— GOAL OF THE EXERCISE —
Can you print every line of the material below without changing anything?

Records

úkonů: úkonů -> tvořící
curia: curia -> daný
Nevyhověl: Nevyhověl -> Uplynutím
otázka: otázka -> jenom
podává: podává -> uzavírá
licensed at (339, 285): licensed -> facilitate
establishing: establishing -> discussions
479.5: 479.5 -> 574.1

— ANSWER IN FULL —
úkonů: úkonů -> tvořící
curia: curia -> daný
Nevyhověl: Nevyhověl -> Uplynutím
otázka: otázka -> jenom
podává: podává -> uzavírá
licensed at (339, 285): licensed -> facilitate
establishing: establishing -> discussions
479.5: 479.5 -> 574.1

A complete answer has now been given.